I've always been very mistrustful of voice-over narration in film. Too often it seems to end up being used as nothing but the last ditch attempt by a desperate filmmaker to patch together a failing, incoherent screenplay. Rarely does the device seem to add any extra resonance to the material in hand; and all too often it lends itself to lazy attempts to impose a certain authorial interpretation, or tell the viewer exactly what to think about every situation being enacted. If a film can't develop its characters and themes 'naturally' through an accumulation of sequences and scenes, or can't make itself understood in a visual way, then an over-reliance on a narrator's voice can usually be relied upon to make an unwelcome appearance, almost always shattering any vestige of atmosphere with its intrusive presence. The overbearing narrator soon makes an appearance in Ezra Gould's indie-made, digitally shot thriller "Saint Francis". Uniquely though, even with this dubious addition, the film remains almost entirely incomprehensible! All too often it plays like a jumbled collection of scenes, with relations between the main characters having to be established by a grating, ubiquitous voice-over —almost as though this were a film composed after the fact, in the editing suite, without the benefit of any prior screenplay to work off. That said, the film is clearly at the more professional end of the burgeoning heap of low-budget, shot-on-digital video flicks being churned out by independent filmmakers at the moment: it has all the shadowy, modern noir stylings of a "Lost Highway"; the general tone of the film, indeed, seems to be aimed at replicating the darker nightmarish side of David Lynch's recent oeuvre, and the visual look it achieves is certainly at least as good as Lynch's own journey into the outer reaches of the DV revolution, "INLAND EMPIRE".
Unfortunately, such is the seemingly overpowering effect of Lynch's influence on director Ezra Gould (whose IMDb profile lists him as an editor on a variety of U.S. TV shows before he moved into the indie writer/director sphere), that "Saint Francis" follows "INLAND EMPIRE's" stitched together 'art project' policy into oblivion, struggling hopelessly without Lynch's genius hand at the helm (and, lets face it, "INLAND EMPIRE" was hardly his finest hour, even then). What could have been an arresting, darkly erotic fever dream — a LA-based variation on the erotic porno nightmares contained in the more recent work of Jess Franco — rapidly spins out of control with only a handful of memorable scenes and a sprinkling of workable ideas left to make sense of at the end of it all. The truth is, none of it amounts to much more than yet another weak variation on the "Jacob's Ladder" plot device, where a character, in this case washed-up druggie Francis (Charles Koutris), struggles with the distinction between reality and fantasy while on the brink of death. You've a better chance of understanding it all by reading the director's own synopsis at IMDb; while the very fact that this kind of clarification is possible at all seems to prove that the director had more straightforward ambitions initially than Lynch himself often does in his work. (Can you imagine DL providing a single paragraph 'explanation' of any of his most recent films?)

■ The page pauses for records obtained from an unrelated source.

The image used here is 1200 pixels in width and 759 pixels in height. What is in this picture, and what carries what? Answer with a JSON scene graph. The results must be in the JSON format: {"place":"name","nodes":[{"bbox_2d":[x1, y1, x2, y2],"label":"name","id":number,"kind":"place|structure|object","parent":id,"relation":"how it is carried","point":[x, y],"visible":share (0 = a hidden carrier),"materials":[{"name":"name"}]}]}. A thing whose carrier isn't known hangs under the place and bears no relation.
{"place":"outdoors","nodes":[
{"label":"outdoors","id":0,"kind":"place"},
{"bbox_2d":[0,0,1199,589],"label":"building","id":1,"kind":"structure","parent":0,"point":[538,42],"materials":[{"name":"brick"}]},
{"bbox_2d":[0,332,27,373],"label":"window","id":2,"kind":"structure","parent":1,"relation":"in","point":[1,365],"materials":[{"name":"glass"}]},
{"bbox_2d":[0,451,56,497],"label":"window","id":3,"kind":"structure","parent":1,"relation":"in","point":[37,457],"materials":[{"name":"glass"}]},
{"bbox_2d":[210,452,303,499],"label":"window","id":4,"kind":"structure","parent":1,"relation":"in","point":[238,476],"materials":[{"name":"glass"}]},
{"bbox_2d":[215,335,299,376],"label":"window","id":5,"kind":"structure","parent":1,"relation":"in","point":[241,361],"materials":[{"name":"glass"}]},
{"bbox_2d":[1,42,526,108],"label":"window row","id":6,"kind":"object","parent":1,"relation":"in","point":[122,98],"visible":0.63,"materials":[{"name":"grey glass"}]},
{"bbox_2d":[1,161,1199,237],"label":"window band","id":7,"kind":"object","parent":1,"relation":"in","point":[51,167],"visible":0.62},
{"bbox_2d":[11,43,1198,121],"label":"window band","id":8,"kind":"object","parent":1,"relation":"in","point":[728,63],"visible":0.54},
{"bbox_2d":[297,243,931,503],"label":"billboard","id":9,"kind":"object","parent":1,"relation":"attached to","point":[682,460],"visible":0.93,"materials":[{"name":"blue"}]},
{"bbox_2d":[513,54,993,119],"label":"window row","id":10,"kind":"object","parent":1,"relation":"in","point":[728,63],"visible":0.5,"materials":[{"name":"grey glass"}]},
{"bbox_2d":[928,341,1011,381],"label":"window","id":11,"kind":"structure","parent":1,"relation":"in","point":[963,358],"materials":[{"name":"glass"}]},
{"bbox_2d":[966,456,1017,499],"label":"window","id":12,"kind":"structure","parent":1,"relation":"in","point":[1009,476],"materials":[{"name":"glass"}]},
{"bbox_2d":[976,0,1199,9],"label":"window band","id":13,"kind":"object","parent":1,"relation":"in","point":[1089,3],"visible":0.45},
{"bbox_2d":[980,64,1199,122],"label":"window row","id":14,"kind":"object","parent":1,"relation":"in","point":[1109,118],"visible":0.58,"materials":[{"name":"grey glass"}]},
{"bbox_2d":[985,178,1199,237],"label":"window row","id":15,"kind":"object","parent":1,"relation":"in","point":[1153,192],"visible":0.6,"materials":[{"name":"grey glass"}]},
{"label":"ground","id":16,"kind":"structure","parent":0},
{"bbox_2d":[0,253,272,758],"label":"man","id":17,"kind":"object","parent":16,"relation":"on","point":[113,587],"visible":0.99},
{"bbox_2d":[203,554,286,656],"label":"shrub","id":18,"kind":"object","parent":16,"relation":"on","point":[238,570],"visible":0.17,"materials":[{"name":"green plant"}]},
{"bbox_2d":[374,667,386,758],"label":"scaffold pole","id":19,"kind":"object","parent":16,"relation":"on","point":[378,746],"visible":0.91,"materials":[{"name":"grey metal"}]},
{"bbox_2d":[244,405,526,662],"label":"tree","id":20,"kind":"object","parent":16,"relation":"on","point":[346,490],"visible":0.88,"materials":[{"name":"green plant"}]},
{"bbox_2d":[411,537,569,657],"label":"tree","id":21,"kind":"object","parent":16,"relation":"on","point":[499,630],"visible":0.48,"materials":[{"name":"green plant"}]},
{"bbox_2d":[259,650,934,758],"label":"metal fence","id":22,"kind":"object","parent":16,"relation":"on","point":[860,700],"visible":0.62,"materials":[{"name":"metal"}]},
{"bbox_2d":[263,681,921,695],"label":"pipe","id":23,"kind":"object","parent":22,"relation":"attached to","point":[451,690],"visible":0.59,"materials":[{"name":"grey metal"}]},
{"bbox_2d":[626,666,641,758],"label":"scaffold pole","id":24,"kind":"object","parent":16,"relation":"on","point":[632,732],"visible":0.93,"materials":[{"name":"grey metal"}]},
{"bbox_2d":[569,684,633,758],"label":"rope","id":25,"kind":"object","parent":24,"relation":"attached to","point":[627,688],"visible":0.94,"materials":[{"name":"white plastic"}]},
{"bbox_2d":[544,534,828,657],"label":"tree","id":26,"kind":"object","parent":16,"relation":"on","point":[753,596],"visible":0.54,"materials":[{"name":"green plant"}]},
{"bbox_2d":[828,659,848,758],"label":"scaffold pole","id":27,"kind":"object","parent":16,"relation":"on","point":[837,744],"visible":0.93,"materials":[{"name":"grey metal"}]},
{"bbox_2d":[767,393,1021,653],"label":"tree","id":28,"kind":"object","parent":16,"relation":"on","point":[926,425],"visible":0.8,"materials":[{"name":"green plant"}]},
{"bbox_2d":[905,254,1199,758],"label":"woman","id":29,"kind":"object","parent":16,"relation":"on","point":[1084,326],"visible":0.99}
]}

So with this help, and that attempt at clarification provided by the film's narrator, lets try to make some sense of the 72 minute welter of sounds and images, the collage of semi-random sequences, that goes by the name "Saint Francis":
Francis Bernard has not led a happy life. His Mom killed herself in front of him when he was but a boy; his dippy Dad (Zalman King) has since founded his own crazy religious cult, The Church of Forever — his own patented mix of L. Ron Hubbard-style SF religio-fantasy involving alien abduction and the even more noxious rantings of money-grabbing television evangelists; while his sister Soul (Dita Von Teese) brokers girls to members of her Father's Church as well as her own drug-dealing brother, Sid (Casey Anderson), who is also in deep debt to some unscrupulous drug lords. Not the most well adjusted of families, then. But Francis has even greater troubles than this, for at the start of the film he languishes in anaesthetised oblivion while a team of surgeons struggle to keep him alive on the operating table. As he drifts between life and death, a hallucinogenic collage of images, memories and fantasy intermingled with overheard snippets of his father's demented sermons and excerpts from daytime TV, play through his confused mind.

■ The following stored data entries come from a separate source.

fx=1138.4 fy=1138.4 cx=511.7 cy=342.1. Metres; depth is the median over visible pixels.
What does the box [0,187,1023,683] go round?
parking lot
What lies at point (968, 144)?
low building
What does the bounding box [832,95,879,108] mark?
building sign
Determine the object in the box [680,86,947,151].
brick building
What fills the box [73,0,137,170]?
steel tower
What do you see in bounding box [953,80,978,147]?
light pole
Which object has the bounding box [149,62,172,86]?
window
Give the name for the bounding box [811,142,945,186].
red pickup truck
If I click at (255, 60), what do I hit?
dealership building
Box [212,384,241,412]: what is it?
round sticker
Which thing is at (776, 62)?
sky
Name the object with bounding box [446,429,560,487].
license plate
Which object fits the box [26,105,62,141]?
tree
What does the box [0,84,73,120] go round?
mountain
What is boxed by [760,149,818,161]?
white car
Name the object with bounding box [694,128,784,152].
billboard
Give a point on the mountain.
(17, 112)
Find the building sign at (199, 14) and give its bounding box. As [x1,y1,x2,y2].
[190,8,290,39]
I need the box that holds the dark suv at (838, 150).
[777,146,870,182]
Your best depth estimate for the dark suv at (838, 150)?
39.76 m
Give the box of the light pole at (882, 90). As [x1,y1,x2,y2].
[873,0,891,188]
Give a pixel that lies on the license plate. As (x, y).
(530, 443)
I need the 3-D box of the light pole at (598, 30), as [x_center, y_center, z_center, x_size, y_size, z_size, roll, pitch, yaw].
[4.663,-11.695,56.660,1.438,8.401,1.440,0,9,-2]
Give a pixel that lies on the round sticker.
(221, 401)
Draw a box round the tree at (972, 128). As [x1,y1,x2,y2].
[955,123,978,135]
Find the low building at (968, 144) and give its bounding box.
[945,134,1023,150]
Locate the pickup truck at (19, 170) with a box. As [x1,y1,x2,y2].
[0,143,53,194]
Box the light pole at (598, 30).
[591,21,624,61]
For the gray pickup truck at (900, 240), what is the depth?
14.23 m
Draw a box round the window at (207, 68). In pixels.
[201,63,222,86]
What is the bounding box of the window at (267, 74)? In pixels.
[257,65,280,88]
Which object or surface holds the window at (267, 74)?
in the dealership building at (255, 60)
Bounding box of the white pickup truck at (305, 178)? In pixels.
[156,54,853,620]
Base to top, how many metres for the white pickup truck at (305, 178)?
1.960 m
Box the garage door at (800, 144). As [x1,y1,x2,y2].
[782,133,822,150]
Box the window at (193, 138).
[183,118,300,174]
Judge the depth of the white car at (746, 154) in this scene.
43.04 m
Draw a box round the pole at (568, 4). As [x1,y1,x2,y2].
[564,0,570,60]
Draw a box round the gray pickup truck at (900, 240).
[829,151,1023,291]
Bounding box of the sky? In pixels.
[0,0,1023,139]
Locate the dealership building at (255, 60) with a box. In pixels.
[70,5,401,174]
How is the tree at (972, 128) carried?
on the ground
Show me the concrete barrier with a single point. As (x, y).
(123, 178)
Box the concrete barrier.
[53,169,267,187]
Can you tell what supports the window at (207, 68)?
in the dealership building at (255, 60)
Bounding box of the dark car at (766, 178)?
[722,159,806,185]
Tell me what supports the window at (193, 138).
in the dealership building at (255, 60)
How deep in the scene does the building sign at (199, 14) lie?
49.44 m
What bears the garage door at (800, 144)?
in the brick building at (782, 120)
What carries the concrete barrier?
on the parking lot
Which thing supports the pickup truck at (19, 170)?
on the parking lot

Unsurprisingly, Dita Von Teese gets head billing, being the only cast member at all with any kind of name recognition (besides the weirdly cast Zalmon King, more generally known for producing those late night soft porn extravaganzas such as "The Red Shoes Diaries"). Her acting talents aren't exactly stretched to breaking point by her role as a somnambulistic procurer of prostitutes, though, her on-screen appearances being restricted in the main to looking pale and blank in the back of a chauffeur driven car, and mildly alluring in a variety of skimpy evening dresses. Speaking of which, what little interest the film does retain comes about through the high level of erotic content (a lesson Gould may have learned from Jess Franco), although the copious nudity stays firmly in the soft-core category despite the sleazy, druggy vibe of most of the proceedings. Von Teese herself, though, mainly keeps her clothes on until quite near the end of the film, although she is the only female cast member who does so! The small portion of extras included with Salvation's DVD release home in on this with laser precision as the main selling point of the movie, consisting of extended (though no more explicit) versions of all the main erotic scenes!
The biggest positive thing to be said for this film, though, is the stylish neon-noir atmosphere Gould achieves on what must have been a minimal budget. Although the film fails to hang together overall, there appears to be great promise here, and I would certainly keep an eye on any future projects the director may choose to unleash!